Purdue University has announced that it will be blocking several sites, including Netflix, Hulu, music streaming and gaming sites, from classrooms as a method to reduce rapidly rising internet costs, according to a report from JC Online.
Allegedly, these sites, deemed “recreational” by the university, take away from the academic uses for the internet and experiments showed that banning these lower the broadband cost, which sounds great on paper. Unfortunately, this is an excuse by the Purdue administration to save money and not actually beneficial to the students or university.
The arbitrary designation of streaming services and gaming sites as recreational use by the University shows how out of touch the administration is with not just reality but academia.
Wait, you might be saying, how can a university be out of touch with academia?
Well, Netflix, Hulu and Amazon Prime are amazing resources for studies involving media.

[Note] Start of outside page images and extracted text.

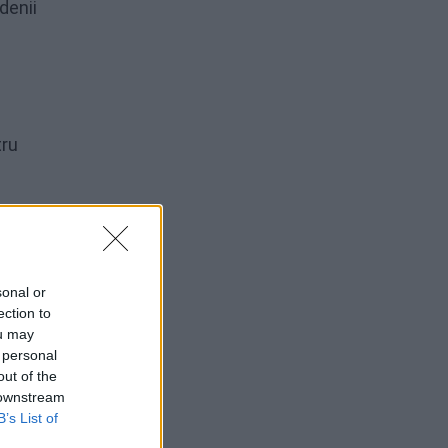
denii
tru
sonal or
ection to
ou may
 personal
out of the
 downstream
B’s List of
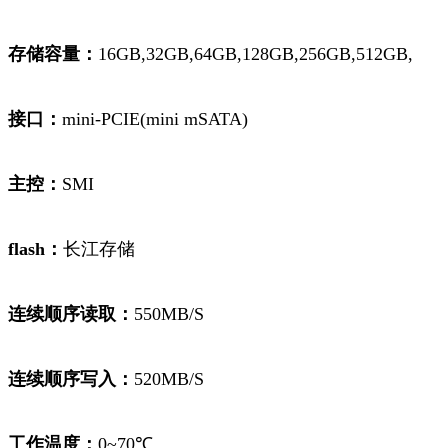
存储容量：
16GB,32GB,64GB,128GB,256GB,512GB,
接口：
mini-PCIE(mini mSATA)
主控：
SMI
flash：
长江存储
连续顺序读取：
550MB/S
连续顺序写入：
520MB/S
工作温度：
0~70℃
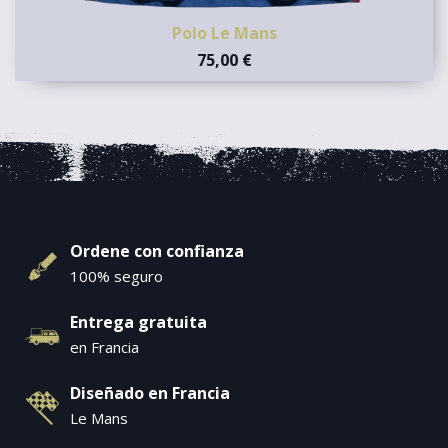
Polo Le Mans
75,00 €
Ordene con confianza
100% seguro
Entrega gratuita
en Francia
Diseñado en Francia
Le Mans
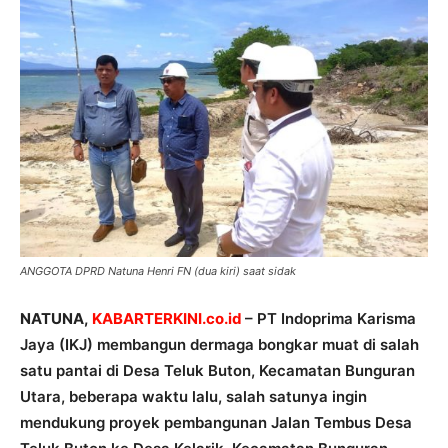
ANGGOTA DPRD Natuna Henri FN (dua kiri) saat sidak
NATUNA,
KABARTERKINI.co.id
– PT Indoprima Karisma
Jaya (IKJ) membangun dermaga bongkar muat di salah
satu pantai di Desa Teluk Buton, Kecamatan Bunguran
Utara, beberapa waktu lalu, salah satunya ingin
mendukung proyek pembangunan Jalan Tembus Desa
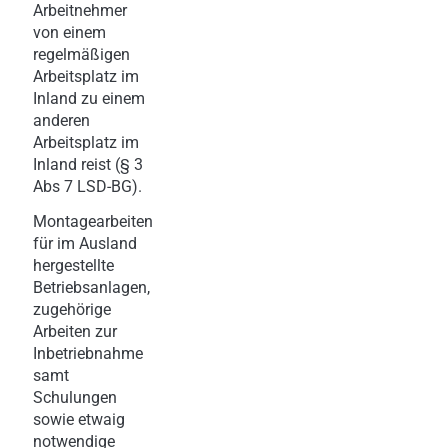
Arbeitnehmer
von einem
regelmäßigen
Arbeitsplatz im
Inland zu einem
anderen
Arbeitsplatz im
Inland reist (§ 3
Abs 7 LSD-BG).
Montagearbeiten
für im Ausland
hergestellte
Betriebsanlagen,
zugehörige
Arbeiten zur
Inbetriebnahme
samt
Schulungen
sowie etwaig
notwendige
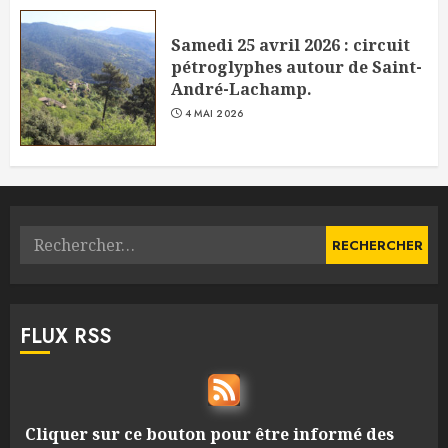
Samedi 25 avril 2026 : circuit
pétroglyphes autour de Saint-
André-Lachamp.
4 MAI 2026
Rechercher :
FLUX RSS
Cliquer sur ce bouton pour être informé des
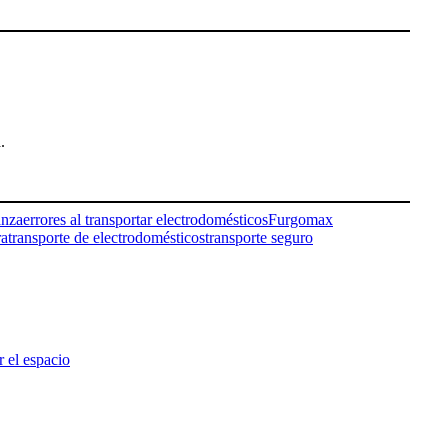
.
anza
errores al transportar electrodomésticos
Furgomax
ra
transporte de electrodomésticos
transporte seguro
 el espacio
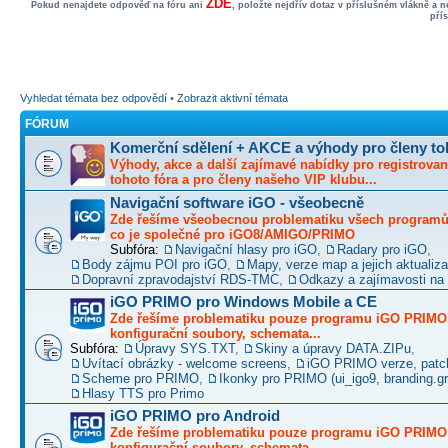
ZDE
Pokud nenajdete odpověď na fóru ani
, položte nejdřív dotaz v příslušném vlákně a 
pří
Vyhledat témata bez odpovědí
•
Zobrazit aktivní témata
FÓRUM
Komerční sdělení + AKCE a výhody pro členy to
Výhody, akce a další zajímavé nabídky pro registrovan
tohoto fóra a pro členy našeho VIP klubu...
Navigační software iGO - všeobecně
Zde řešíme všeobecnou problematiku všech programů 
co je společné pro iGO8/AMIGO/PRIMO
Subfóra:
Navigační hlasy pro iGO
,
Radary pro iGO
,
Body zájmu POI pro iGO
,
Mapy, verze map a jejich aktualiz
Dopravní zpravodajství RDS-TMC
,
Odkazy a zajímavosti na 
iGO PRIMO pro Windows Mobile a CE
Zde řešíme problematiku pouze programu iGO PRIMO -
konfigurační soubory, schemata...
Subfóra:
Úpravy SYS.TXT
,
Skiny a úpravy DATA.ZIPu
,
Uvítací obrázky - welcome screens
,
iGO PRIMO verze, patc
Scheme pro PRIMO
,
Ikonky pro PRIMO (ui_igo9, branding.gro
Hlasy TTS pro Primo
iGO PRIMO pro Android
Zde řešíme problematiku pouze programu iGO PRIMO -
konfigurační soubory, schemata...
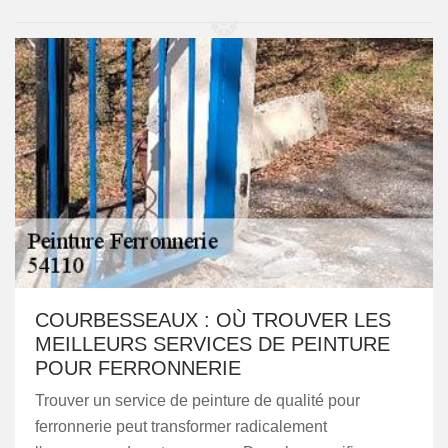
COURBESSEAUX : OÙ TROUVER LES
MEILLEURS SERVICES DE PEINTURE
POUR FERRONNERIE
Trouver un service de peinture de qualité pour
ferronnerie peut transformer radicalement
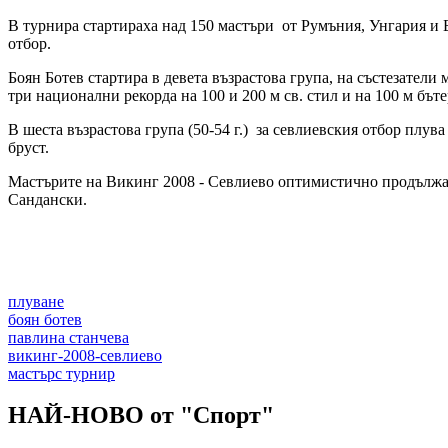
В турнира стартираха над 150 мастъри от Румъния, Унгария и 
отбор.
Боян Ботев стартира в девета възрастова група, на състезатели
три национални рекорда на 100 и 200 м св. стил и на 100 м бът
В шеста възрастова група (50-54 г.) за севлиевския отбор плув
бруст.
Мастърите на Викинг 2008 - Севлиево оптимистично продължава
Сандански.
плуване
боян ботев
павлина станчева
викинг-2008-севлиево
мастърс турнир
НАЙ-НОВО от "Спорт"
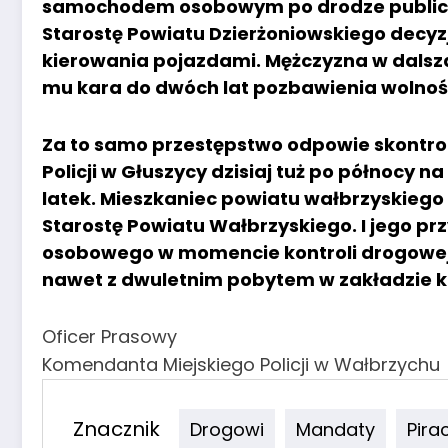
samochodem osobowym po drodze publicz
Starostę Powiatu Dzierżoniowskiego decyz
kierowania pojazdami. Mężczyzna w dalsza 
mu kara do dwóch lat pozbawienia wolnoś
Za to samo przestępstwo odpowie skontro
Policji w Głuszycy dzisiaj tuż po północy n
latek. Mieszkaniec powiatu wałbrzyskiego 
Starostę Powiatu Wałbrzyskiego. I jego p
osobowego w momencie kontroli drogowej s
nawet z dwuletnim pobytem w zakładzie 
Oficer Prasowy
Komendanta Miejskiego Policji w Wałbrzychu
Znacznik
Drogowi
Mandaty
Pirac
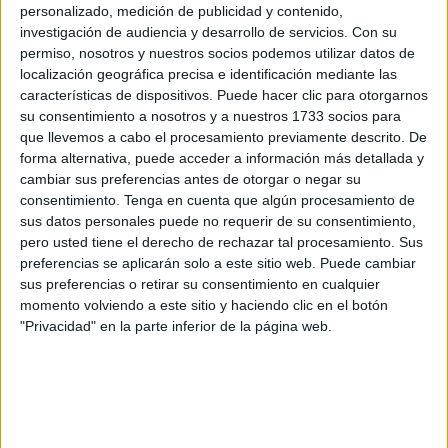
personalizado, medición de publicidad y contenido,
social de la agrupación, que está ubicado en la avenida
investigación de audiencia y desarrollo de servicios.
Con su
Madrid, específicamente en el número 4 de los bloques de
permiso, nosotros y nuestros socios podemos utilizar datos de
la antigua
Estación del Ferrocarril
.
localización geográfica precisa e identificación mediante las
características de dispositivos. Puede hacer clic para otorgarnos
“Estas reuniones históricas culturales se realizarán un
su consentimiento a nosotros y a nuestros 1733 socios para
jueves de cada mes y en ellas podrá participar cualquier
que llevemos a cabo el procesamiento previamente descrito. De
forma alternativa, puede acceder a información más detallada y
persona interesada en la historia y la cultura”, contando
cambiar sus preferencias antes de otorgar o negar su
con medios audiovisuales proporcionados por el propio
consentimiento.
Tenga en cuenta que algún procesamiento de
Grupo Xeruta.
sus datos personales puede no requerir de su consentimiento,
pero usted tiene el derecho de rechazar tal procesamiento. Sus
Durante el primer encuentro se habló de “
los Laureados
preferencias se aplicarán solo a este sitio web. Puede cambiar
del Repliegue a línea Primo de Rivera de 1924”, ha
sus preferencias o retirar su consentimiento en cualquier
momento volviendo a este sitio y haciendo clic en el botón
explicado Tobías de Antón, encargado de esta primera
"Privacidad" en la parte inferior de la página web.
ponencia.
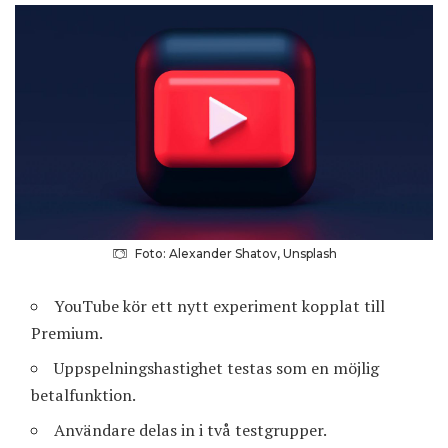
Foto: Alexander Shatov, Unsplash
YouTube kör ett nytt experiment kopplat till
Premium.
Uppspelningshastighet testas som en möjlig
betalfunktion.
Användare delas in i två testgrupper.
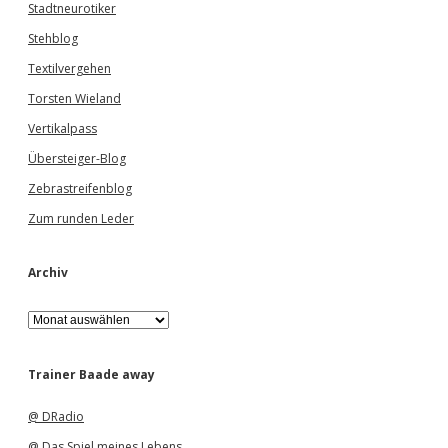
Stadtneurotiker
Stehblog
Textilvergehen
Torsten Wieland
Vertikalpass
Übersteiger-Blog
Zebrastreifenblog
Zum runden Leder
Archiv
A
r
c
h
Trainer Baade away
i
v
@ DRadio
@ Das Spiel meines Lebens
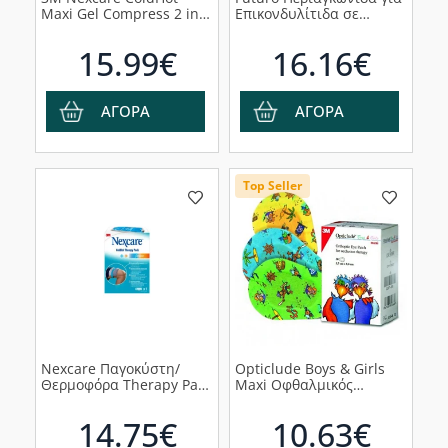
Maxi Gel Compress 2 in 1
Επικονδυλίτιδα σε
Maxi (19.5cm x 30cm),
Μαύρο χρώμα 45975
1τμχ
15.99€
16.16€
ΑΓΟΡΑ
ΑΓΟΡΑ
Top Seller
Nexcare Παγοκύστη/
Opticlude Boys & Girls
Θερμοφόρα Therapy Pack
Maxi Οφθαλμικός
Flexible 11cm x 23.5cm
Ορθοπτικός Επίδεσμος
5.7cm x 8.2cm, 20τμχ
14.75€
10.63€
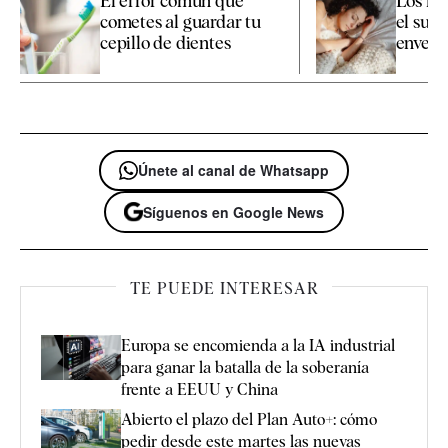
El error común que
Los há
cometes al guardar tu
el sueñ
cepillo de dientes
enveje
Únete al canal de Whatsapp
Síguenos en Google News
TE PUEDE INTERESAR
Europa se encomienda a la IA industrial
para ganar la batalla de la soberanía
frente a EEUU y China
Abierto el plazo del Plan Auto+: cómo
pedir desde este martes las nuevas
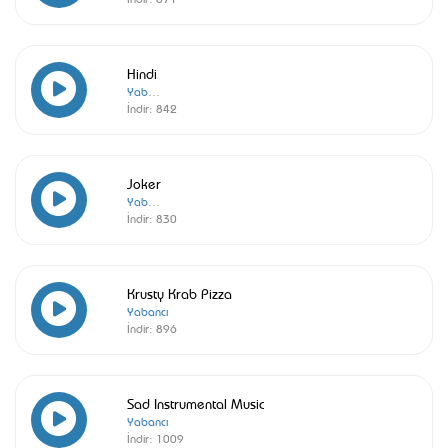
Hindi
Yabancı
İndir:
842
Joker
Yabancı
İndir:
830
Krusty Krab Pizza
Yabancı
İndir:
896
Sad Instrumental Music
Yabancı
İndir:
1009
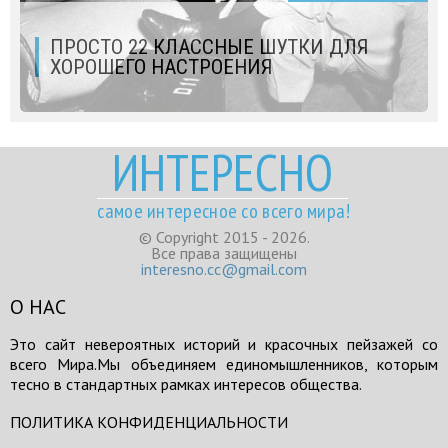
ПРОСТО 22 КЛАССНЫЕ ШУТКИ ДЛЯ
ХОРОШЕГО НАСТРОЕНИЯ
ИНТЕРЕСНО
самое интересное со всего мира!
© Copyright 2015 - 2026.
Все права защищены
interesno.cc@gmail.com
О НАС
Это сайт невероятных историй и красочных пейзажей со
всего Мира.Мы объединяем единомышленников, которым
тесно в стандартных рамках интересов общества.
ПОЛИТИКА КОНФИДЕНЦИАЛЬНОСТИ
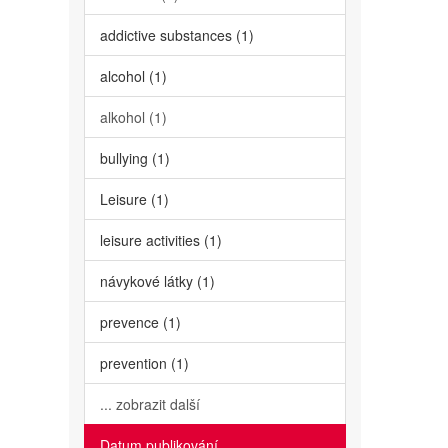
addictive substances (1)
alcohol (1)
alkohol (1)
bullying (1)
Leisure (1)
leisure activities (1)
návykové látky (1)
prevence (1)
prevention (1)
... zobrazit další
Datum publikování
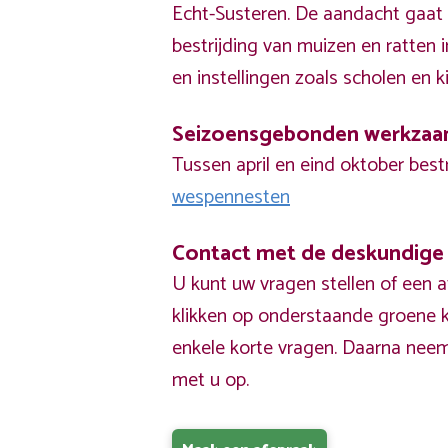
Echt-Susteren. De aandacht gaat 
bestrijding van muizen en ratten
en instellingen zoals scholen en k
Seizoensgebonden werkza
Tussen april en eind oktober best
wespennesten
Contact met de deskundige
U kunt uw vragen stellen of een 
klikken op onderstaande groene k
enkele korte vragen. Daarna nee
met u op.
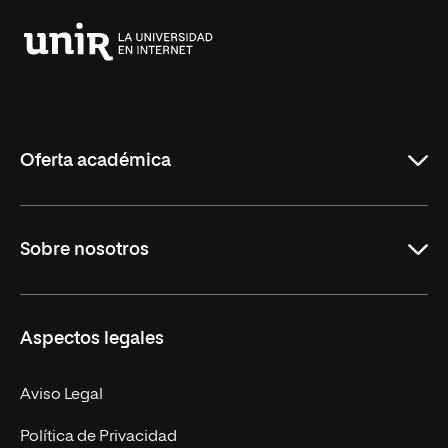
Universidad
Internacional
de
La
Rioja
Oferta académica
Grados
Sobre nosotros
Másteres Oficiales
Másteres Propios
Misión y Valores
Aspectos legales
Doctorados
Facultades
Experto Universitario
Nuestro Equipo
Aviso Legal
Postgrados
Trabaja en UNIR
Política de Privacidad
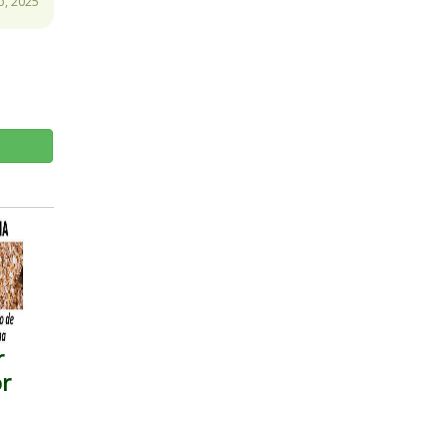
o, 2025
r
or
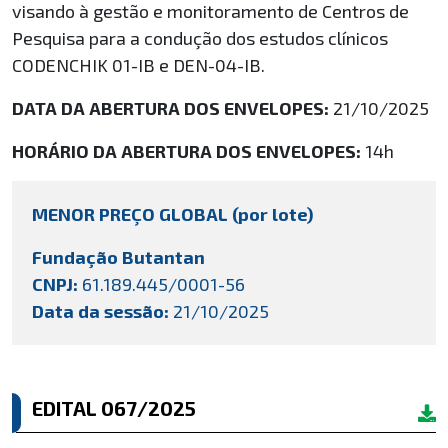
visando à gestão e monitoramento de Centros de
Pesquisa para a condução dos estudos clínicos
CODENCHIK 01-IB e DEN-04-IB.
DATA DA ABERTURA DOS ENVELOPES:
21/10/2025
HORÁRIO DA ABERTURA DOS ENVELOPES:
14h
MENOR PREÇO GLOBAL (por lote)
Fundação Butantan
CNPJ:
61.189.445/0001-56
Data da sessão:
21/10/2025
EDITAL 067/2025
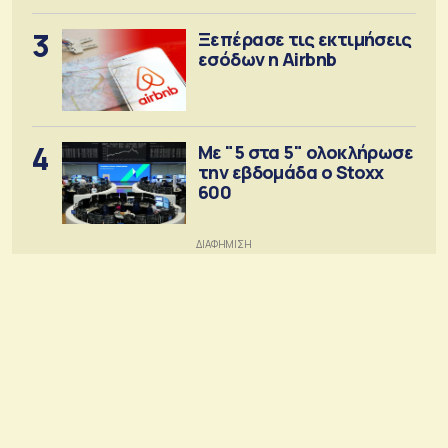
3
Ξεπέρασε τις εκτιμήσεις
εσόδων η Airbnb
4
Με "5 στα 5" ολοκλήρωσε
την εβδομάδα ο Stoxx
600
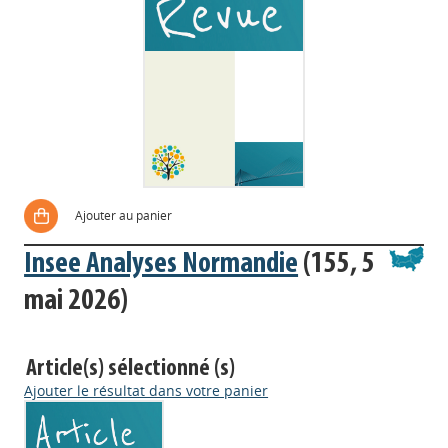
Ajouter au panier
Insee Analyses Normandie
(155, 5
mai 2026)
Article(s) sélectionné (s)
Ajouter le résultat dans votre panier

In fact, I wrote my Master’s thesis on the representation of concussions on fictional television exclusively using streaming sites like Netflix, Hulu and Amazon. I had graduate-level courses on messaging on television where Netflix was used as a resource to show examples of theory and changes in media over time.
There are teachers and students everywhere who use these sites as academic aids rather than recreation, and out-of-touch administrators do not understand this.
Even if you believe that the majority of people are using these sites for recreation and not educational reasons, you cannot ban these potential resources from a learning environment. Banning anything defeats the purpose of collegiate learning environments!
If most universities can allow for a stranger to yell out to students that they are going to Hell as they walk to class and have giant graphic photos by abortion protestors splashed all over campus because of an adherence to free speech, maybe they shouldn’t start hypocritically limiting information elsewhere.
On top of this, and a bit less critically, it is a bad business move by Purdue.
Students pay tuition, and students demand internet access. Do you know what is going to happen if you begin restricting what sites students can go to? Students will not want to come to Purdue.
Numbers are down, funds are down and then the university is left looking stupid because of its decision to try to cut costs.
Perhaps, if costs are rising this rapidly elsewhere, universities should find another way to deal with the internet service providers rather than punishing their students. This is greed on the university’s part and nothing else, and, hopefully, this will be the first and last university environment to implement this ridiculous ban.